In March, 1987, the Beverly Hills City Council voted 3 to 2 to demolish the old municipal waterworks, an imposing pile of concrete that looks like a Mexican church complete with soaring tower, tile roofs, rosette windows and flying buttresses.
But Mayor Charlotte Spadaro could not bring herself to sign the demolition order for the 60-year-old landmark despite the majority vote. She suggested that Vice Mayor Benjamin H. Stansbury Jr., who also voted to save the building, sign the order.
But he also balked, winning time for a hastily formed group called Friends of the Waterworks to get a court order that blocked the scheduled demolition of the building, preservationists said.
Ground was broken there Tuesday for the motion picture academy's library and film archive, but Spadaro and Stansbury, both of whom left the City Council in 1988, were not invited.
A spokeswoman for the Academy of Motion Picture Arts and Sciences said the city's part of the guest list was drawn up by city officials, but a city spokesman said that the academy only asked for the names of current officials.
"Truly, Charlotte and Ben were for preserving the waterworks," said Mayor Max Salter. "I was at fault for not mentioning their names."
Spadaro said later: "It was a tremendous victory, and I consider it as one of the highlights of my career on the City Council, so I was just delighted to see it saved." She said she was too busy with her new cookie business to come even if she had been invited, but Stansbury said he thought the omission was bad manners.
"It's the symbolic gesture of all the people coming together to a friendly conclusion," he said. "That's why you want to have everyone there for the grand opening."
"If I was asked, I'd have invited Charlotte Spadaro and Ben Stansbury, because they were instrumental in saving the building," said Bob Cohen of Friends of the Waterworks.
At the ceremony, Salter recalled that he voted as a councilman in favor of destroying the hulking old waterworks, which had been abandoned since 1976.
"I was opposed to doing anything with this building because I was convinced some kid was going to come in and fall down a hole," he said.
But, he said, "once we knew the academy was going to pick up the tab for remodeling this wonderful building, everybody in Beverly Hills was happy, because they knew they weren't going to be taxed to develop it."
Richard Kahn, president of the Beverly Hills-based academy, said the industry group had looked as far as Santa Monica and Glendale to find a home for its collections, which include historic early film footage and the papers of movie greats, including John Huston and Alfred Hitchcock.
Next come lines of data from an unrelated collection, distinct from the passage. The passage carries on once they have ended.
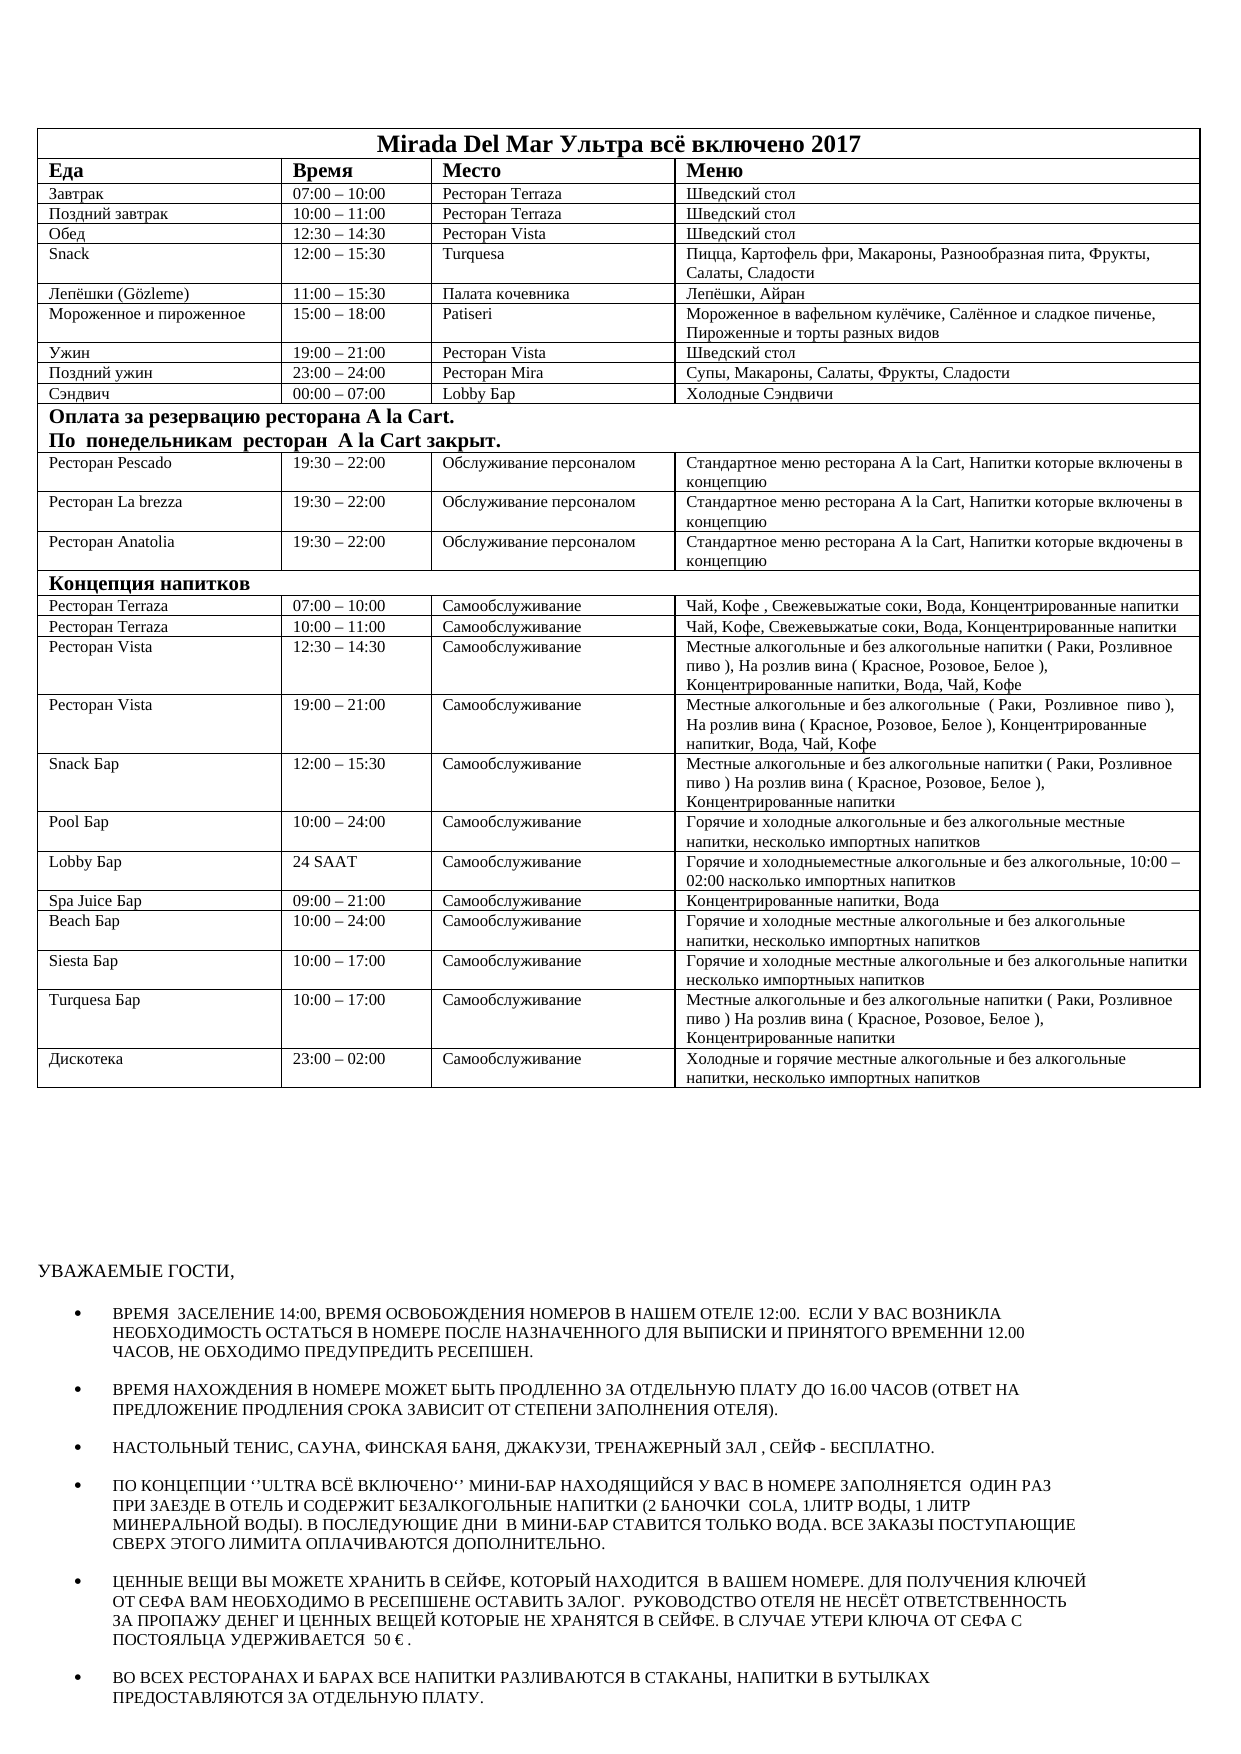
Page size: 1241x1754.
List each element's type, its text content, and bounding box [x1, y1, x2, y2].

table_cell 10:00 – 17:00 [282, 990, 431, 1047]
list НАСТОЛЬНЫЙ ТЕНИС, САУНА, ФИНСКАЯ БАНЯ, ДЖАКУЗИ, ТРЕНАЖЕРНЫЙ ЗАЛ , СЕЙФ - БЕСПЛАТНО. [75, 1438, 1087, 1457]
table_cell Обслуживание персоналом [432, 453, 674, 491]
table_cell Snack Бар [38, 754, 281, 811]
table_cell 12:30 – 14:30 [282, 637, 431, 694]
table_cell Siesta Бар [38, 951, 281, 989]
list ЦЕННЫЕ ВЕЩИ ВЫ МОЖЕТЕ ХРАНИТЬ В СЕЙФЕ, КОТОРЫЙ НАХОДИТСЯ В ВАШЕМ НОМЕРЕ. ДЛЯ ПОЛУЧЕНИЯ КЛЮЧЕЙ ОТ СЕФА ВАМ НЕОБХОДИМО В РЕСЕПШЕНЕ ОСТАВИТЬ ЗАЛОГ. РУКОВОДСТВО ОТЕЛЯ НЕ НЕСЁТ ОТВЕТСТВЕННОСТЬ ЗА ПРОПАЖУ ДЕНЕГ И ЦЕННЫХ ВЕЩЕЙ КОТОРЫЕ НЕ ХРАНЯТСЯ В СЕЙФЕ. В СЛУЧАЕ УТЕРИ КЛЮЧА ОТ СЕФА С ПОСТОЯЛЬЦА УДЕРЖИВАЕТСЯ 50 € . [75, 1572, 1087, 1649]
table_cell Чай, Kофе, Свежевыжатые соки, Вода, Koнцентрированные напитки [676, 616, 1199, 636]
table_cell Pool Бар [38, 812, 281, 851]
table_cell Lobby Бар [38, 852, 281, 890]
table_cell Самообслуживание [432, 754, 674, 811]
table_cell 10:00 – 11:00 [282, 616, 431, 636]
table_cell Turquesa [432, 244, 674, 282]
text УВАЖАЕМЫЕ ГОСТИ, [37, 1260, 1087, 1282]
table_cell 19:30 – 22:00 [282, 532, 431, 570]
table_cell Сэндвич [38, 384, 281, 403]
table_cell 19:30 – 22:00 [282, 492, 431, 531]
table_cell Spa Juice Бар [38, 891, 281, 910]
table_cell Горячие и холодные алкогольные и без алкогольные местные напитки, несколько импортных напитков [676, 812, 1199, 851]
table_cell 10:00 – 24:00 [282, 911, 431, 949]
table_cell Самообслуживание [432, 812, 674, 851]
table_cell Шведский стол [676, 184, 1199, 203]
list ВРЕМЯ НАХОЖДЕНИЯ В НОМЕРЕ МОЖЕТ БЫТЬ ПРОДЛЕННО ЗА ОТДЕЛЬНУЮ ПЛАТУ ДО 16.00 ЧАСОВ (ОТВЕТ НА ПРЕДЛОЖЕНИЕ ПРОДЛЕНИЯ СРОКА ЗАВИСИТ ОТ СТЕПЕНИ ЗАПОЛНЕНИЯ ОТЕЛЯ). [75, 1380, 1087, 1419]
table_cell Стандартное меню ресторана A la Cart, Напитки которые вкдючены в концепцию [676, 532, 1199, 570]
table_cell Обслуживание персоналом [432, 492, 674, 531]
table_cell 24 SAAT [282, 852, 431, 890]
table_cell Место [432, 159, 674, 182]
table_cell Горячие и холодные местные алкогольные и без алкогольные напитки, несколько импортных напитков [676, 911, 1199, 949]
table_cell 09:00 – 21:00 [282, 891, 431, 910]
table_cell 07:00 – 10:00 [282, 596, 431, 615]
table_cell Местные алкогольные и без алкогольные напитки ( Раки, Розливное пиво ) На розлив вина ( Kрасное, Розовое, Белое ), Концентрированные напитки [676, 754, 1199, 811]
table_cell Самообслуживание [432, 911, 674, 949]
table_cell Ужин [38, 343, 281, 362]
table_cell Меню [676, 159, 1199, 182]
table_cell Время [282, 159, 431, 182]
table_cell Ресторан Mira [432, 363, 674, 382]
table_cell Чай, Кофе , Свежевыжатые соки, Вода, Концентрированные напитки [676, 596, 1199, 615]
table_cell 23:00 – 02:00 [282, 1049, 431, 1087]
table_cell Шведский стол [676, 343, 1199, 362]
table_cell Самообслуживание [432, 616, 674, 636]
list ВО ВСЕХ РЕСТОРАНАХ И БАРАХ ВСЕ НАПИТКИ РАЗЛИВАЮТСЯ В СТАКАНЫ, НАПИТКИ В БУТЫЛКАХ ПРЕДОСТАВЛЯЮТСЯ ЗА ОТДЕЛЬНУЮ ПЛАТУ. [75, 1668, 1087, 1707]
table_cell Стандартное меню ресторана A la Cart, Напитки которые включены в концепцию [676, 453, 1199, 491]
table_cell 19:00 – 21:00 [282, 343, 431, 362]
table_cell Местные алкогольные и без алкогольные напитки ( Раки, Розливное пиво ), На розлив вина ( Красное, Розовое, Белое ), Концентрированные напитки, Вода, Чай, Kофе [676, 637, 1199, 694]
table_cell Обед [38, 224, 281, 243]
table_cell Мороженное в вафельном кулёчике, Салённое и сладкое пиченье, Пироженные и торты разных видов [676, 304, 1199, 342]
table_cell Пицца, Картофель фри, Макароны, Разнообразная пита, Фрукты, Салаты, Сладости [676, 244, 1199, 282]
table_cell Концепция напитков [38, 571, 1199, 595]
table_cell 19:30 – 22:00 [282, 453, 431, 491]
table_cell Самообслуживание [432, 891, 674, 910]
table_cell 00:00 – 07:00 [282, 384, 431, 403]
table_cell 23:00 – 24:00 [282, 363, 431, 382]
table_cell Самообслуживание [432, 852, 674, 890]
table_cell Холодные и горячие местные алкогольные и без алкогольные напитки, несколько импортных напитков [676, 1049, 1199, 1087]
list ПО КОНЦЕПЦИИ ‘’ULTRA ВСЁ ВКЛЮЧЕНО‘’ МИНИ-БАР НАХОДЯЩИЙСЯ У ВАС В НОМЕРЕ ЗАПОЛНЯЕТСЯ ОДИН РАЗ ПРИ ЗАЕЗДЕ В ОТЕЛЬ И СОДЕРЖИТ БЕЗАЛКОГОЛЬНЫЕ НАПИТКИ (2 БАНОЧКИ COLA, 1ЛИТР ВОДЫ, 1 ЛИТР МИНЕРАЛЬНОЙ ВОДЫ). В ПОСЛЕДУЮЩИЕ ДНИ В МИНИ-БАР СТАВИТСЯ ТОЛЬКО ВОДА. ВСЕ ЗАКАЗЫ ПОСТУПАЮЩИЕ СВЕРХ ЭТОГО ЛИМИТА ОПЛАЧИВАЮТСЯ ДОПОЛНИТЕЛЬНО. [75, 1476, 1087, 1553]
table_cell Мороженное и пироженное [38, 304, 281, 342]
table_cell Поздний завтрак [38, 204, 281, 223]
table_header Mirada Del Mar Ультра всё включено 2017 [38, 129, 1199, 157]
table_cell Палата кочевника [432, 284, 674, 303]
table_cell Поздний ужин [38, 363, 281, 382]
table_cell 15:00 – 18:00 [282, 304, 431, 342]
table_cell Шведский стол [676, 224, 1199, 243]
table_cell Самообслуживание [432, 596, 674, 615]
table_cell Обслуживание персоналом [432, 532, 674, 570]
table_cell Lobby Бар [432, 384, 674, 403]
table_cell Стандартное меню ресторана A la Cart, Напитки которые включены в концепцию [676, 492, 1199, 531]
table_cell Еда [38, 159, 281, 182]
table_cell 10:00 – 11:00 [282, 204, 431, 223]
table_cell Ресторан Vista [432, 343, 674, 362]
table_cell Лепёшки, Aйран [676, 284, 1199, 303]
table_cell Ресторан Vista [38, 695, 281, 753]
table_cell 12:30 – 14:30 [282, 224, 431, 243]
table_cell Оплата за резервацию ресторана A la Cart. По понедельникам ресторан A la Cart закрыт. [38, 404, 1199, 452]
table_cell Beach Бар [38, 911, 281, 949]
table_cell Концентрированные напитки, Вода [676, 891, 1199, 910]
table_cell Ресторан Vista [432, 224, 674, 243]
table_cell Местные алкогольные и без алкогольные напитки ( Раки, Розливное пиво ) На розлив вина ( Красное, Розовое, Белое ), Концентрированные напитки [676, 990, 1199, 1047]
list ВРЕМЯ ЗАСЕЛЕНИЕ 14:00, ВРЕМЯ ОСВОБОЖДЕНИЯ НОМЕРОВ В НАШЕМ ОТЕЛЕ 12:00. ЕСЛИ У ВАС ВОЗНИКЛА НЕОБХОДИМОСТЬ ОСТАТЬСЯ В НОМЕРЕ ПОСЛЕ НАЗНАЧЕННОГО ДЛЯ ВЫПИСКИ И ПРИНЯТОГО ВРЕМЕННИ 12.00 ЧАСОВ, НЕ ОБХОДИМО ПРЕДУПРЕДИТЬ РЕСЕПШЕН. [75, 1303, 1087, 1361]
table_cell Самообслуживание [432, 951, 674, 989]
table_cell Самообслуживание [432, 637, 674, 694]
table_cell Ресторан Terraza [38, 616, 281, 636]
table_cell Самообслуживание [432, 695, 674, 753]
table_cell Patiseri [432, 304, 674, 342]
table_cell Дискотека [38, 1049, 281, 1087]
table_cell Самообслуживание [432, 990, 674, 1047]
table_cell Самообслуживание [432, 1049, 674, 1087]
table_cell Завтрак [38, 184, 281, 203]
table_cell Ресторан Тerraza [432, 184, 674, 203]
table_cell Супы, Макароны, Салаты, Фрукты, Сладости [676, 363, 1199, 382]
table_cell 10:00 – 24:00 [282, 812, 431, 851]
table_cell Ресторан Pescado [38, 453, 281, 491]
table_cell 19:00 – 21:00 [282, 695, 431, 753]
table_cell Ресторан La brezza [38, 492, 281, 531]
table_cell Горячие и холодные местные алкогольные и без алкогольные напитки несколько импортныых напитков [676, 951, 1199, 989]
table_cell Шведский стол [676, 204, 1199, 223]
table_cell Ресторан Terraza [432, 204, 674, 223]
table_cell Ресторан Vista [38, 637, 281, 694]
table_cell Turquesa Бар [38, 990, 281, 1047]
table_cell Лепёшки (Gözleme) [38, 284, 281, 303]
table_cell 11:00 – 15:30 [282, 284, 431, 303]
table_cell 10:00 – 17:00 [282, 951, 431, 989]
table_cell Ресторан Terraza [38, 596, 281, 615]
table_cell Ресторан Anatolia [38, 532, 281, 570]
table_cell Местные алкогольные и без алкогольные ( Раки, Розливное пиво ), На розлив вина ( Красное, Розовое, Белое ), Концентрированные напиткиr, Вода, Чай, Kофе [676, 695, 1199, 753]
table_cell 12:00 – 15:30 [282, 244, 431, 282]
table_cell 12:00 – 15:30 [282, 754, 431, 811]
table_cell 07:00 – 10:00 [282, 184, 431, 203]
table_cell Холодные Сэндвичи [676, 384, 1199, 403]
table_cell Snack [38, 244, 281, 282]
table_cell Горячие и холодныеместные алкогольные и без алкогольные, 10:00 – 02:00 насколько импортных напитков [676, 852, 1199, 890]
Kahn announced Tuesday that Cary Grant's papers will also be part of the archives.
"Little did we know how close we'd wind up," he said. "Because it turned out that at the same time that our eye fell upon the mysterious-looking building in La Cienega Park . . . the city had just been persuaded by some preservation-minded citizens to see if a suitable use couldn't be found for it. Many meetings later, the academy signed a 55-year lease, and here we are."
The persuasion did not come easily, Cohen recalled.
The 12,000-square-foot waterworks was slated for demolition after a city staff report said years of corrosion had weakened the structure.
With a 3-2 majority in favor of demolishing the building, it was only the temporary restraining order won by volunteer attorney William Delvac that halted the demolition, he said.
The citizens group then filed a suit, successfully charging that an environmental impact report was required before the city could demolish a historic building.
The city settled the suit out of court by agreeing to look for possible uses for the building, which eventually led to the deal with the academy.
Opponents questioned whether the building was earthquake-safe, but tests have since shown that "this is probably the strongest building in the city," Cohen said, leaning against a concrete-faced steel column that helps hold up the roof.
The new library is expected to open next summer, at an estimated construction cost of $4.65 million, said Bruce Davis, executive administrator of the academy.
The academy has already paid $750,000 toward an expected total rent of $1 million on its 55-year lease, Davis said.
"I'm hoping that after 55 years it will be such a vital feature of the Beverly Hills landscape that they won't be able to do without it and they'll renew the lease," he said.
Built in 1927 at a cost of about $148,000, the building was the first municipal water treatment plant on the West Coast, according to a study conducted for the American Society of Civil Engineers.
The society has listed the building as "an outstanding architectural and engineering achievement."
Having suffered some damage in a 1971 earthquake, it was not abandoned until five years later, when the city began taking all its water from the Metropolitan Water District.